A complete daily-cluster detector script you can run on cron:

#!/usr/bin/env python3
"""Daily insider cluster buy detector. Run on cron at 6pm ET after the
SEC filing day winds down."""

import os
import sys
import requests
from collections import defaultdict
from datetime import date, timedelta

API_KEY = os.environ["EDGARKIT_API_KEY"]
WINDOW_DAYS = 14
MIN_VALUE = 50_000
MIN_BUYERS = 3

end = date.today()
start = end - timedelta(days=WINDOW_DAYS)

resp = requests.get(
    "https://api.edgarkit.com/v1/filings",
    headers={"Authorization": f"Bearer {API_KEY}"},
    params={
        "form_type": 4,
        "transaction_code": "P",
        "min_value": MIN_VALUE,
        "since": start.isoformat(),
        "limit": 1000,
    },
    timeout=30,
)
resp.raise_for_status()
filings = resp.json()["data"]

by_issuer = defaultdict(list)
for f in filings:
    by_issuer[f["issuer_cik"]].append(f)

clusters = []
for cik, entries in by_issuer.items():
    buyers = {e["reporter_cik"] for e in entries}
    if len(buyers) >= MIN_BUYERS:
        clusters.append({
            "ticker": entries[0]["issuer_ticker"],
            "name": entries[0]["issuer_name"],
            "buyers": len(buyers),
            "filings": len(entries),
            "dollars": sum(float(e["total_value"]) for e in entries),
        })

clusters.sort(key=lambda c: c["dollars"], reverse=True)

if not clusters:
    print("No clusters today.")
    sys.exit(0)

print(f"Insider cluster buys, last {WINDOW_DAYS} days, min {MIN_BUYERS} buyers:")
print()
for c in clusters[:20]:
    print(f"  {c['ticker']:6} {c['buyers']} buyers   ${c['dollars']:>12,.0f}   {c['name']}")

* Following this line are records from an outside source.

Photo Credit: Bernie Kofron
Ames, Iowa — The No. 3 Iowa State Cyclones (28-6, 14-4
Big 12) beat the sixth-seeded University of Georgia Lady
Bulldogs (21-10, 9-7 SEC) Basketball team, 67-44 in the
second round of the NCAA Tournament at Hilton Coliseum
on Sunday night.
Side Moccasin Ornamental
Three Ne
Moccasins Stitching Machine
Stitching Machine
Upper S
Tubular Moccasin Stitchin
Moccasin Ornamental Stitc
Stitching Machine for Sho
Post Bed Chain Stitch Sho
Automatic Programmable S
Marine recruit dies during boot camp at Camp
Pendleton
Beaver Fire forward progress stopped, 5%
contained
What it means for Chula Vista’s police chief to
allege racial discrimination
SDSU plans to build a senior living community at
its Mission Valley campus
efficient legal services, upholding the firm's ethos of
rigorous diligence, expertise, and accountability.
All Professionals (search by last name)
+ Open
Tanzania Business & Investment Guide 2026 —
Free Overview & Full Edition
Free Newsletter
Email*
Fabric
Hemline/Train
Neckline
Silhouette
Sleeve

Schedule with cron (0 22 * * 1-5 for 6pm ET weekdays, accounting for UTC offset) and pipe the output to Slack, email, or a dashboard.

Tuning the detector

  • Tighten the window. A 7-day cluster is rarer and stronger than a 14-day cluster.
  • Raise the minimum value. $250k per filing surfaces the highest-conviction names; $50k catches more candidates.
  • Officer-only filter. Restrict to filings where the reporter is an officer. CEO/CFO clusters are the strongest variant.
  • Exclude 10b5-1 buys. Pre-arranged plans should be removed if you want pure discretionary cluster signal. EdgarKit returns a references_10b5_1 flag on Form 4 payloads.

FAQ

What's the empirical evidence for cluster buying?

Academic studies including Cohen, Malloy, and Pomorski (2012) found that opportunistic insider buys, cleaned up to discretionary clusters, outperform passive insider transactions. Cluster filters are a recurring feature of factor research because they isolate the signal from the noise.

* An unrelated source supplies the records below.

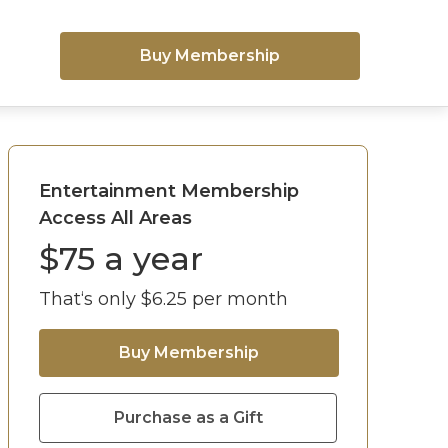
Buy Membership
Entertainment Membership
Access All Areas
$
75
a year
That‘s only $
6.25
per month
Buy Membership
Purchase as a Gift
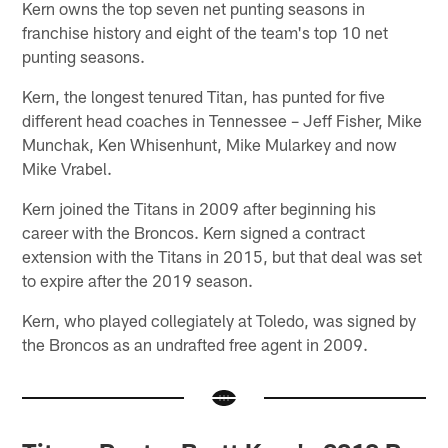
Kern owns the top seven net punting seasons in
franchise history and eight of the team's top 10 net
punting seasons.
Kern, the longest tenured Titan, has punted for five
different head coaches in Tennessee – Jeff Fisher, Mike
Munchak, Ken Whisenhunt, Mike Mularkey and now
Mike Vrabel.
Kern joined the Titans in 2009 after beginning his
career with the Broncos. Kern signed a contract
extension with the Titans in 2015, but that deal was set
to expire after the 2019 season.
Kern, who played collegiately at Toledo, was signed by
the Broncos as an undrafted free agent in 2009.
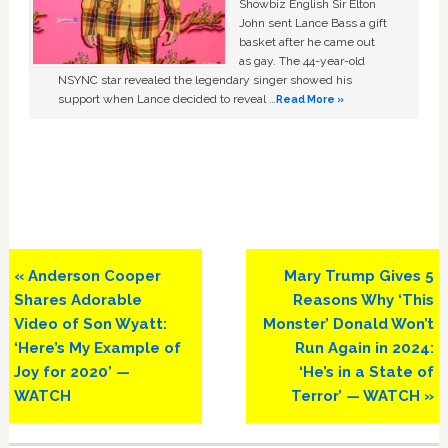
Showbiz English Sir Elton
John sent Lance Bass a gift
basket after he came out
as gay. The 44-year-old
NSYNC star revealed the legendary singer showed his
support when Lance decided to reveal …
Read More »
Previous
Next
« Anderson Cooper
Mary Trump Gives 5
Post:
Post:
Shares Adorable
Reasons Why ‘This
Video of Son Wyatt:
Monster’ Donald Won’t
‘Here’s My Example of
Run Again in 2024:
Joy for 2020’ —
‘He’s in a State of
WATCH
Terror’ — WATCH »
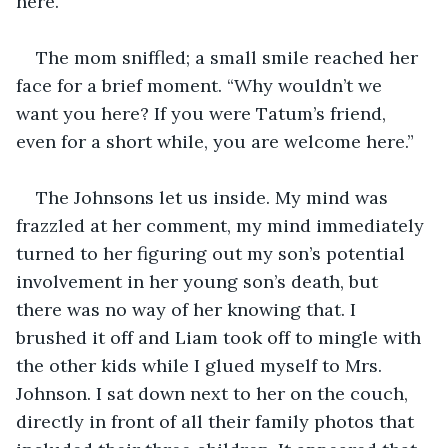
here.”
The mom sniffled; a small smile reached her 
face for a brief moment. “Why wouldn’t we 
want you here? If you were Tatum’s friend, 
even for a short while, you are welcome here.” 
The Johnsons let us inside. My mind was 
frazzled at her comment, my mind immediately 
turned to her figuring out my son’s potential 
involvement in her young son’s death, but 
there was no way of her knowing that. I 
brushed it off and Liam took off to mingle with 
the other kids while I glued myself to Mrs. 
Johnson. I sat down next to her on the couch, 
directly in front of all their family photos that 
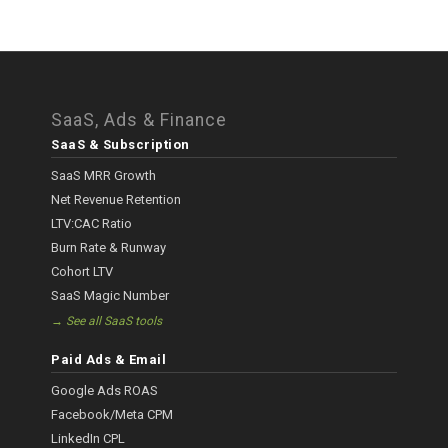
SaaS, Ads & Finance
SaaS & Subscription
SaaS MRR Growth
Net Revenue Retention
LTV:CAC Ratio
Burn Rate & Runway
Cohort LTV
SaaS Magic Number
→ See all SaaS tools
Paid Ads & Email
Google Ads ROAS
Facebook/Meta CPM
LinkedIn CPL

How is a cluster different from a single big buy?

A single buy reflects one person's view. A cluster reflects multiple insiders, independently, choosing to commit personal capital in the same window. The multi-person confirmation is what makes the pattern statistically interesting.

Should I include sales in the cluster logic?

Probably not. Cluster sells are noisier than cluster buys because of 10b5-1 plans and tax timing. If you do include them, restrict to discretionary sales not referencing a 10b5-1 plan.

Does EdgarKit return the officer flag directly?

Yes. Form 4 responses include reporter_is_officer, reporter_is_director, and reporter_is_ten_percent_owner booleans so you can filter without re-parsing the relationship field.

That's a harder problem. You'd group by industry or sector rather than by issuer CIK and look for cross-issuer clustering. Useful for thematic signals but requires sector classifications EdgarKit doesn't ship in the response by default.